Note that the returned data will contained a new column, d:tag, to easily check data type: valid (valid alert measurements), upperlim (upper limits), badquality (alert measurements that did not pass quality cuts).

import io
import requests
import pandas as pd
import matplotlib.pyplot as plt
import seaborn as sns

sns.set_context("talk")

# get data for ZTF21aaxtctv
r = requests.post(
    "https://fink-portal.org/api/v1/objects",
    json={"objectId": "ZTF21aaxtctv", "withupperlim": "True"},
)

# Format output in a DataFrame
pdf = pd.read_json(io.BytesIO(r.content))

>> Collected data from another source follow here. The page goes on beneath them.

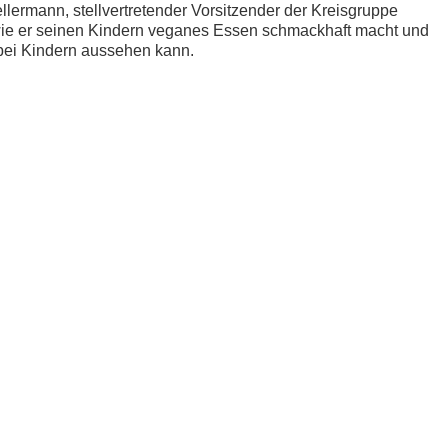
lermann, stellvertretender Vorsitzender der Kreisgruppe
ie er seinen Kindern veganes Essen schmackhaft macht und
ei Kindern aussehen kann.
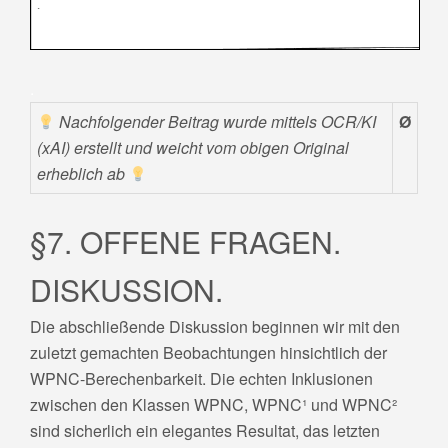
.
Nachfolgender Beitrag wurde mittels OCR/KI
Ø
(xAI) erstellt und weicht vom obigen Original
erheblich ab
§7. OFFENE FRAGEN.
DISKUSSION.
Die abschließende Diskussion beginnen wir mit den
zuletzt gemachten Beobachtungen hinsichtlich der
WPNC-Berechenbarkeit. Die echten Inklusionen
zwischen den Klassen WPNC, WPNC¹ und WPNC²
sind sicherlich ein elegantes Resultat, das letzten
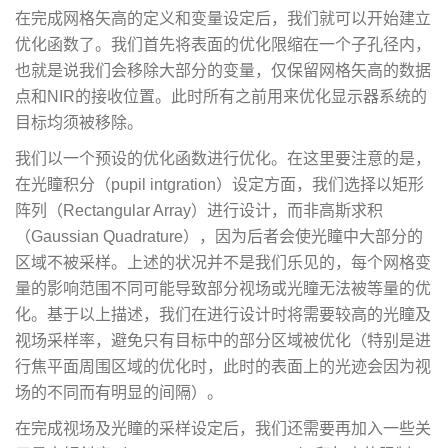
在完成网格矢高的定义和变量设定后，我们就可以开始建立
优化函数了。我们首先将表面的优化限缩在一个子孔径内，
也就是说我们会移除大部分的变量，仅保留网格矢高的数据
点和NIR的接收位置。此时所有之前用来优化显示器系统的
目标均须被移除。
我们以一个预设的优化函数进行优化。在这里要注意的是，
在光瞳积分（pupil intgration）设定方面，我们选择以矩形
阵列（Rectangular Array）进行设计，而非高斯求积
（Gaussian Quadrature），因为后者会使光瞳中大部分的
区域不被采样。上述的状况并不是我们乐见的，每个网格变
量的影响范围不同可能导致部分视场或光瞳无法被等量的优
化。基于以上描述，我们在进行设计时将需要较高的光瞳及
视场采样率，避免只有目标中的部分区域被优化（特别是进
行焦平面周围区域的优化时，此时的表面上的光迹会因为视
场的不同而有明显的间隔）。
在完成视场及光瞳的采样设定后，我们还需要再加入一些关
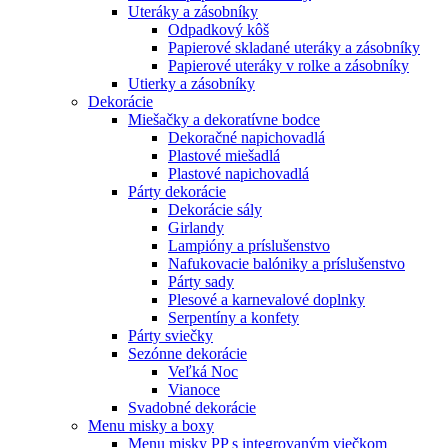
Uteráky a zásobníky
Odpadkový kôš
Papierové skladané uteráky a zásobníky
Papierové uteráky v rolke a zásobníky
Utierky a zásobníky
Dekorácie
Miešačky a dekoratívne bodce
Dekoračné napichovadlá
Plastové miešadlá
Plastové napichovadlá
Párty dekorácie
Dekorácie sály
Girlandy
Lampióny a príslušenstvo
Nafukovacie balóniky a príslušenstvo
Párty sady
Plesové a karnevalové doplnky
Serpentíny a konfety
Párty sviečky
Sezónne dekorácie
Veľká Noc
Vianoce
Svadobné dekorácie
Menu misky a boxy
Menu misky PP s integrovaným viečkom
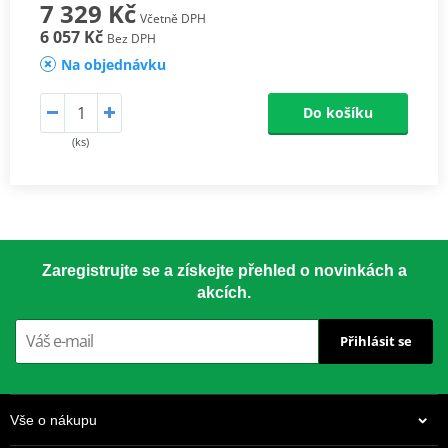
7 329 Kč
Včetně DPH
6 057 Kč
Bez DPH
Na objednávku
Do košíku
(ks)
Zaregistrujte se a získejte přehled o novinkách a
akcích.
Přihlásit se
Vše o nákupu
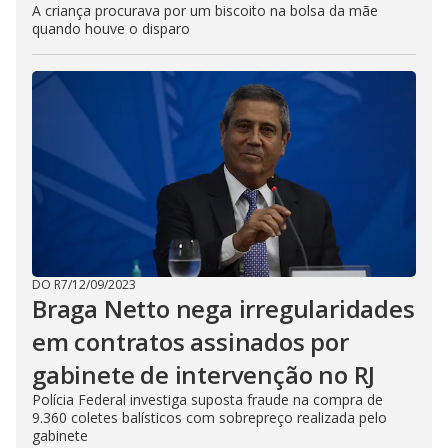
A criança procurava por um biscoito na bolsa da mãe
quando houve o disparo
DO R7
/
12/09/2023
Braga Netto nega irregularidades
em contratos assinados por
gabinete de intervenção no RJ
Polícia Federal investiga suposta fraude na compra de
9.360 coletes balísticos com sobrepreço realizada pelo
gabinete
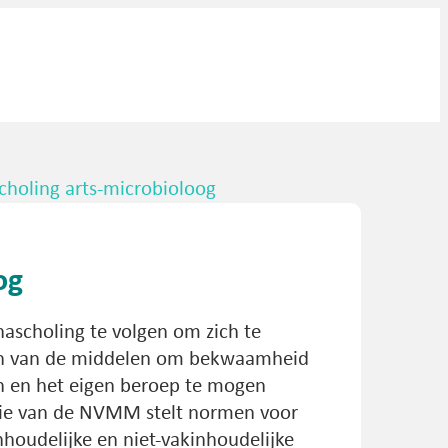
choling arts-microbioloog
og
nascholing te volgen om zich te
 één van de middelen om bekwaamheid
 en het eigen beroep te mogen
sie van de NVMM stelt normen voor
nhoudelijke en niet-vakinhoudelijke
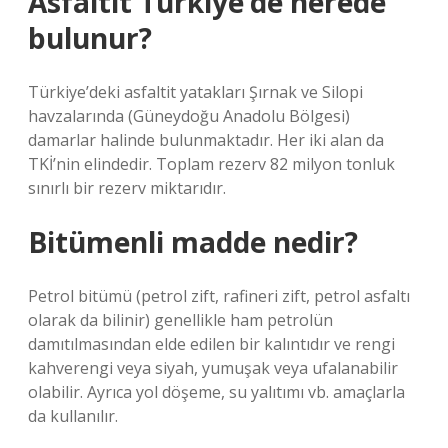
Asfaltit Türkiye’de nerede
bulunur?
Türkiye’deki asfaltit yatakları Şırnak ve Silopi
havzalarında (Güneydoğu Anadolu Bölgesi)
damarlar halinde bulunmaktadır. Her iki alan da
TKİ’nin elindedir. Toplam rezerv 82 milyon tonluk
sınırlı bir rezerv miktarıdır.
Bitümenli madde nedir?
Petrol bitümü (petrol zift, rafineri zift, petrol asfaltı
olarak da bilinir) genellikle ham petrolün
damıtılmasından elde edilen bir kalıntıdır ve rengi
kahverengi veya siyah, yumuşak veya ufalanabilir
olabilir. Ayrıca yol döşeme, su yalıtımı vb. amaçlarla
da kullanılır.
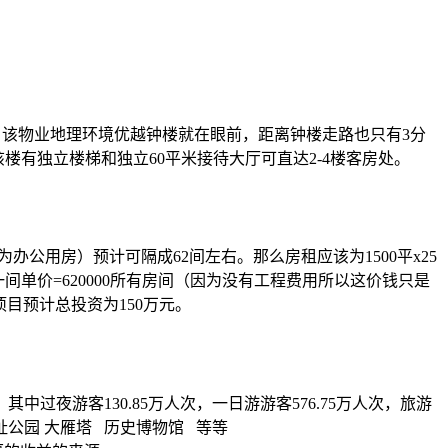
，该物业地理环境优越钟楼就在眼前，距离钟楼走路也只有3分
楼有独立楼梯和独立60平米接待大厅可直达2-4楼客房处。
为办公用房）预计可隔成62间左右。那么房租应该为1500平x25
0一间单价=620000所有房间（因为没有工程费用所以这价钱只是
该项目预计总投资为150万元。
中过夜游客130.85万人次，一日游游客576.75万人次，旅游
址公园 大雁塔 历史博物馆 等等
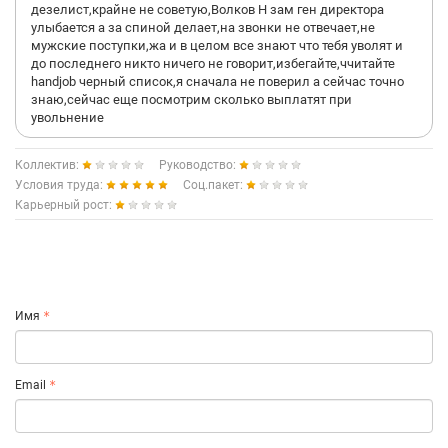
дезелист,крайне не советую,Волков Н зам ген директора
улыбается а за спиной делает,на звонки не отвечает,не
мужские поступки,жа и в целом все знают что тебя уволят и
до последнего никто ничего не говорит,избегайте,ччитайте
handjob черный список,я сначала не поверил а сейчас точно
знаю,сейчас еще посмотрим сколько выплатят при
увольнение
Коллектив:
Руководство:
Условия труда:
Соц.пакет:
Карьерный рост:
Имя
Email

fig = plt.figure(figsize=(15, 6))

colordic = {1: "C0", 2: "C1"}
namedic = {1: "g", 2: "r"}

for filt in pdf["i:fid"].unique():
    mask_filt = pdf["i:fid"] == filt

    # The column `d:tag` is used to check data type
    mask_valid = pdf["d:tag"] == "valid"
    plt.errorbar(
        pdf[mask_valid & mask_filt]["i:jd"].apply(lambda x: x - 2400000.5),
        pdf[mask_valid & mask_filt]["i:magpsf"],
        pdf[mask_valid & mask_filt]["i:sigmapsf"],
        ls="",
        marker="o",
        color=colordic[filt],
        label="{} band".format(namedic[filt]),
    )

    mask_upper = pdf["d:tag"] == "upperlim"
    plt.plot(
        pdf[mask_upper & mask_filt]["i:jd"].apply(lambda x: x - 2400000.5),
        pdf[mask_upper & mask_filt]["i:diffmaglim"],
        ls="",
        marker="^",
        color=colordic[filt],
        markerfacecolor="none",
        label="{} band (upper limit)".format(namedic[filt]),
    )

    maskBadquality = pdf["d:tag"] == "badquality"
    plt.errorbar(
        pdf[maskBadquality & mask_filt]["i:jd"].apply(lambda x: x - 2400000.5),
        pdf[maskBadquality & mask_filt]["i:magpsf"],
        pdf[maskBadquality & mask_filt]["i:sigmapsf"],
        ls="",
        marker="v",
        color=colordic[filt],
        label="{} band (bad quality)".format(namedic[filt]),
    )

plt.gca().invert_yaxis()
plt.xlabel("Modified Julian Date")
plt.ylabel("Magnitude")
plt.legend()
plt.show()

sn_example

Cutouts

Finally, you can also request data from cutouts stored in alerts (science, template and difference). Simply set withcutouts to True in the json payload:

import requests
import pandas as pd
import matplotlib.pyplot as plt

# transfer cutout data
r = requests.post(
  "https://fink-portal.org/api/v1/objects",
  json={
    "objectId": "ZTF21aaxtctv",
    "withcutouts": True # (1)!
  }
)

# Format output in a DataFrame
pdf = pd.read_json(io.BytesIO(r.content))

columns = [
    "b:cutoutScience_stampData",
    "b:cutoutTemplate_stampData",
    "b:cutoutDifference_stampData"
]

for col in columns:
    # 2D array
    data = pdf[col].to_numpy()[0]

    # do whatever plotting

plt.show()
  1. By default this will download the 3 cutouts. You can also specify only one cutout by adding the argument cutout-kind:
    # transfer only science cutout data
    r = requests.post(
      "https://fink-portal.org/api/v1/objects",
      json={
        "objectId": "ZTF21aaxtctv",
        "withcutouts": True,
        "cutout-kind": "Science"
      }
    )
    

See here how we do in the Science Portal to display cutouts. Note that you need to flip the array to get the correct orientation on sky (data[::-1]).